Erica laments importation of bad behaviour

ERICA WILLIAMS-CONNELL, daughter of this country’s first Prime Minister Dr Eric Williams, has appealed to citizens to avoid the negative metropolitan practices that are being imported into Trinidad and Tobago. “In modern times, Trinidad and Tobago, adopts with alacrity the very worst of metropolitan mores. We have seen a disturbing trend towards violence in schools and the prevalence of street children,” she said.

Williams-Connell cited a 1999 report which stated only one in ten persons aged 17-24 was pursuing tertiary education. She said this should give us all “significant pause.” “Worse, in the National Literacy Survey of 1995, fully 20 percent of our adult population was either illiterate or at such a low level of functional literacy that they were able to answer only one of five questions, characteristic of contemporary Trinidad and Tobago.” “Up to 1986,” said Williams-Connell, “this country’s national literacy rate was among the highest in the Western Hemisphere.” She lamented that this was no longer the case.

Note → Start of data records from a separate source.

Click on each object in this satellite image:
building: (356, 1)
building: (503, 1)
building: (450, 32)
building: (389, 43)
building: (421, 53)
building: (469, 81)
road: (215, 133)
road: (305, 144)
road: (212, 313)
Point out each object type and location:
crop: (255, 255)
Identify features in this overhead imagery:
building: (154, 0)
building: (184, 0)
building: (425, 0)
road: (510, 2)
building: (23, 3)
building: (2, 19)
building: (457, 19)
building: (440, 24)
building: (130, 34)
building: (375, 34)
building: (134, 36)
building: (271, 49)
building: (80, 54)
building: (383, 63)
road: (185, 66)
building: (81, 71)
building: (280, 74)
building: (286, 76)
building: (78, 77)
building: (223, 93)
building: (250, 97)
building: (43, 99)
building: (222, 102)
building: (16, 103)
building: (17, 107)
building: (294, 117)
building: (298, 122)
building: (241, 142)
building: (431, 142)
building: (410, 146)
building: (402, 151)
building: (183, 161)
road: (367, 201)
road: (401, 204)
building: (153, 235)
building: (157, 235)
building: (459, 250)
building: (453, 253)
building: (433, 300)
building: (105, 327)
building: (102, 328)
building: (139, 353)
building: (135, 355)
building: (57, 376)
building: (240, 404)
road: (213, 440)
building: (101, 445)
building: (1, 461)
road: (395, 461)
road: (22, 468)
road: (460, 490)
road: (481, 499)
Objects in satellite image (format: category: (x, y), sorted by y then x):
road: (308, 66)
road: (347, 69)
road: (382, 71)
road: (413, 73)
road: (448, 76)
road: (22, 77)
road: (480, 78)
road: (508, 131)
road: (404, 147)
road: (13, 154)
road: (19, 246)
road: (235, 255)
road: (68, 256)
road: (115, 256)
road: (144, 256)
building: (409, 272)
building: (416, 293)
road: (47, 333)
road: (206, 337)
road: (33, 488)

She said foreign schools based in this country transported their entire curricula into Trinidad and Tobago, with a syllabus designed for and in a major metropolitan country. As a result, she said, these foreign schools had a virtually non-existent policy in terms of the social studies content of their programmes to ensure Trinidad and Tobago citizens know as much about their own Parliament and history. Williams-Connell questioned the discontinuation of initiatives to encourage adult education at the tertiary level. She said: “Between the period 1976-1986, almost 5,000 persons were awarded scholarships or full-pay study leave to pursue higher education initiatives, in addition to the fact that tertiary education at the University of the West Indies was also to be had, free of charge — this last being, regrettably and for decades now, no longer the case.”